In this study we show the expression of the GAS pilus on the surface of L. lactis as a novel mucosal vaccine strategy against GAS infections. FCT-3 and FCT-4 are by far the most common FCT-types of GAS, covering approximately 70% of clinical isolates[15,20]. We have therefore chosen to clone and express the pilus operon from these two FCT-types to demonstrate the ability of recombinant L. lactis strains to elicit protective immune responses in this proof of concept study.

Results

The pilus from GAS can be expressed on the surface of L. lactis

The pilus operon (Fig. 1a) was cloned from GAS M18T18.1 and GAS M28T28.1, and expressed in L. lactis under control of the constitutive lactococcal P23 promoter. These clones were named L. lactis PilM18 and L. lactis PilM28, respectively. Pilus expression on the surface of L. lactis was confirmed by Western blot analysis of cell-wall extracts from the respective L. lactis clones. Western blots show a high molecular weight laddering pattern from the PilM18 or PilM28 cell wall extracts using antibodies against the respective T-antigen, with most pili above 150 kDa (Fig. 1b). This laddering pattern is typical of pilus expression as each pilus structure can contain a variable number of covalently linked T-antigen subunits, thereby forming different length pili. No bands were visible from cell wall extracts of L. lactis carrying the empty vector as expected (Fig. 1b).

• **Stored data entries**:
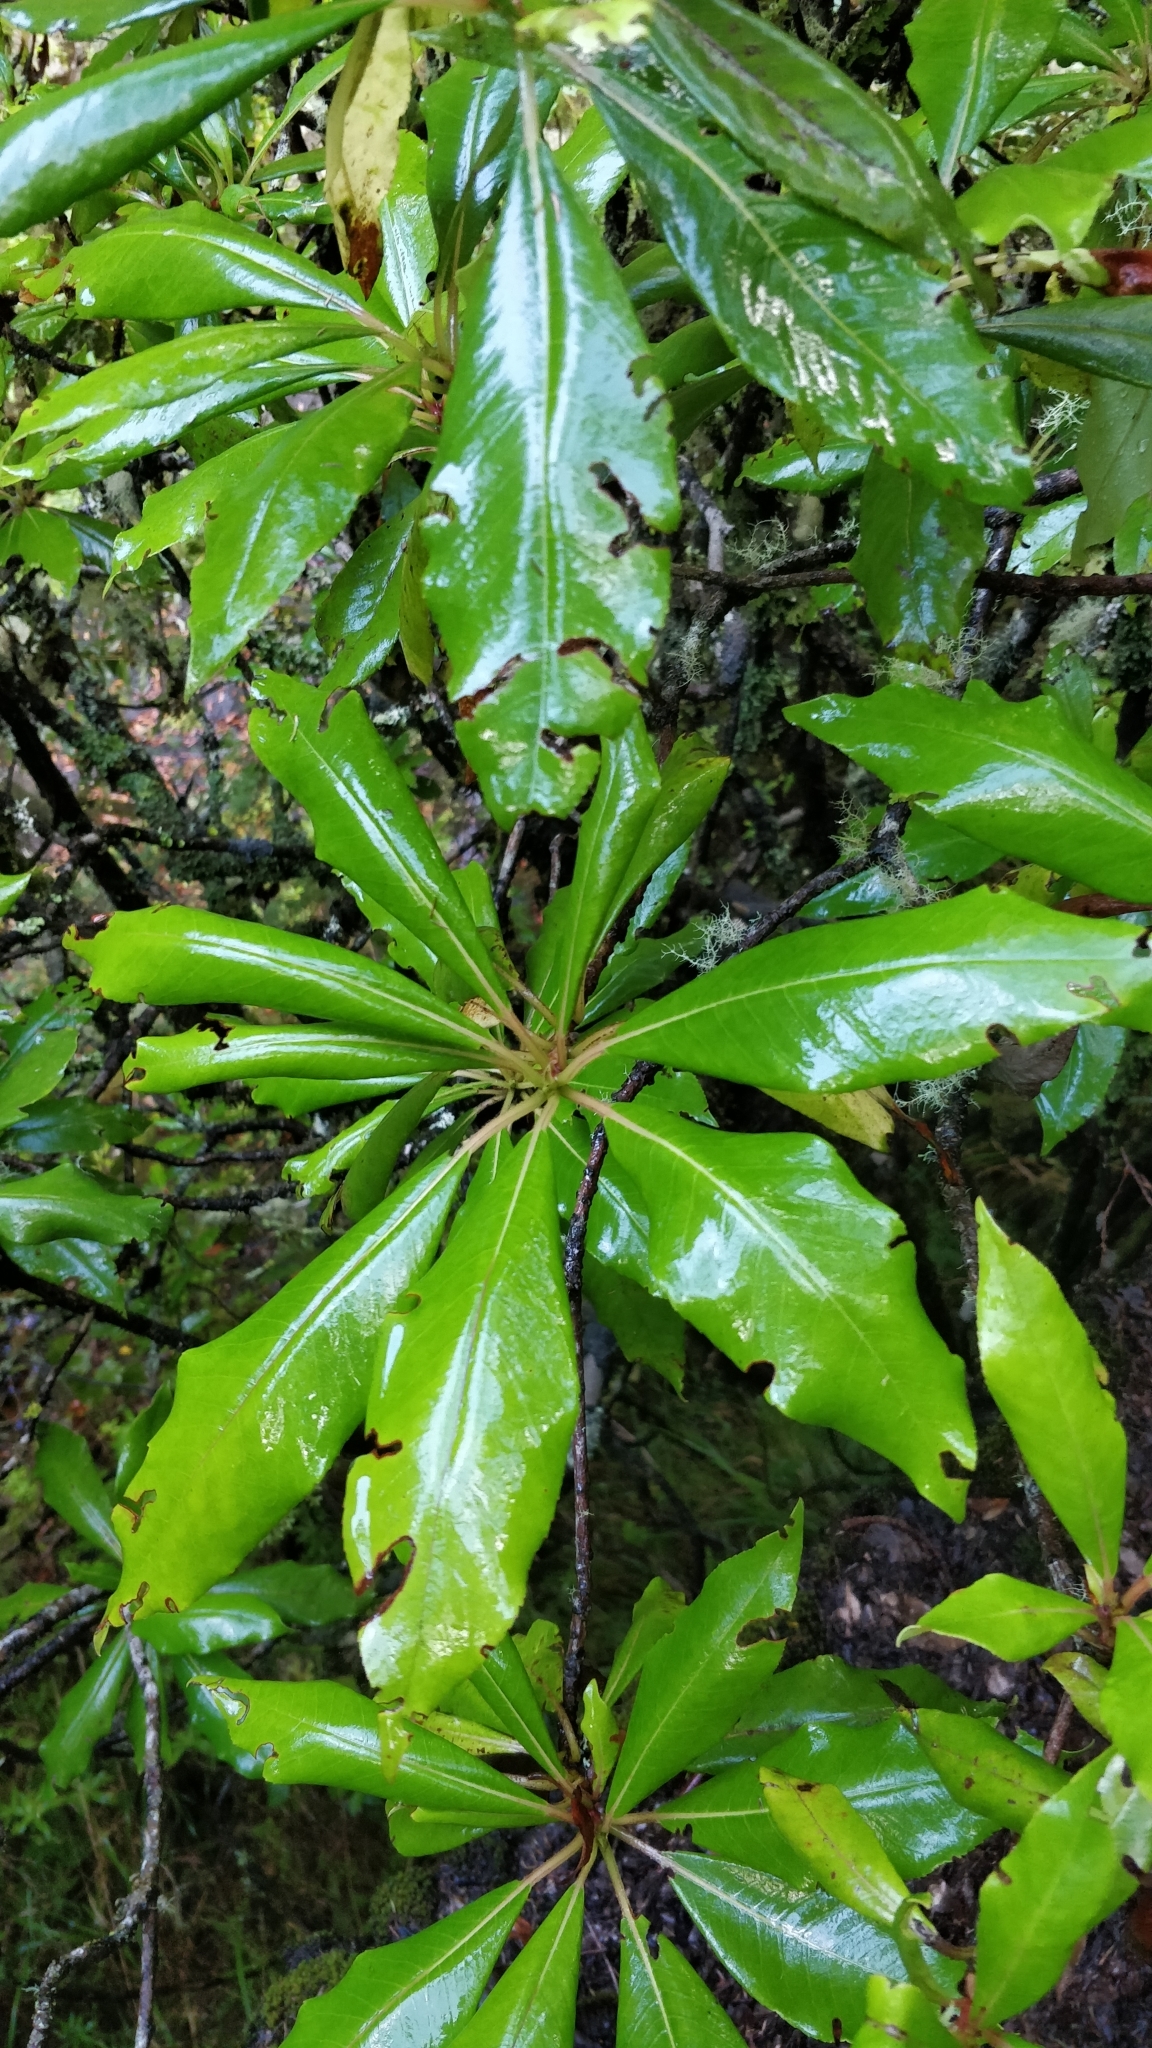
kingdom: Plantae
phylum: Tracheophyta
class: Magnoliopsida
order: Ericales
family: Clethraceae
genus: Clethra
* * *
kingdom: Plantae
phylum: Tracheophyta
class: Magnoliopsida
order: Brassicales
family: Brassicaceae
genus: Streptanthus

• **Questions**:
**1.** Name every strain or clone in the excerpt on the GAS pilus vaccine that has a specific designation.
**2.** Using the excerpt on the GAS pilus vaccine, answer the following:
(a) What share of clinical isolates do FCT-3 and FCT-4 together cover?
(b) Which promoter controlled expression of the pilus operon in L. lactis?
(c) Above what molecular weight were most of the pili on the Western blots?
**3.** From the excerpt on the GAS pilus vaccine, extract the passage starting at "The pilus operon (Fig. 1a)" and ending at "as expected (Fig. 1b).".

• **Task-by-task results**:
**1.** GAS M18T18.1, GAS M28T28.1, L. lactis PilM18, L. lactis PilM28

**2.**
(a) Approximately 70%.
(b) The constitutive lactococcal P23 promoter.
(c) Above 150 kDa.

**3.**
The pilus operon (Fig. 1a) was cloned from GAS M18T18.1 and GAS M28T28.1, and expressed in L. lactis under control of the constitutive lactococcal P23 promoter. These clones were named L. lactis PilM18 and L. lactis PilM28, respectively. Pilus expression on the surface of L. lactis was confirmed by Western blot analysis of cell-wall extracts from the respective L. lactis clones. Western blots show a high molecular weight laddering pattern from the PilM18 or PilM28 cell wall extracts using antibodies against the respective T-antigen, with most pili above 150 kDa (Fig. 1b). This laddering pattern is typical of pilus expression as each pilus structure can contain a variable number of covalently linked T-antigen subunits, thereby forming different length pili. No bands were visible from cell wall extracts of L. lactis carrying the empty vector as expected (Fig. 1b).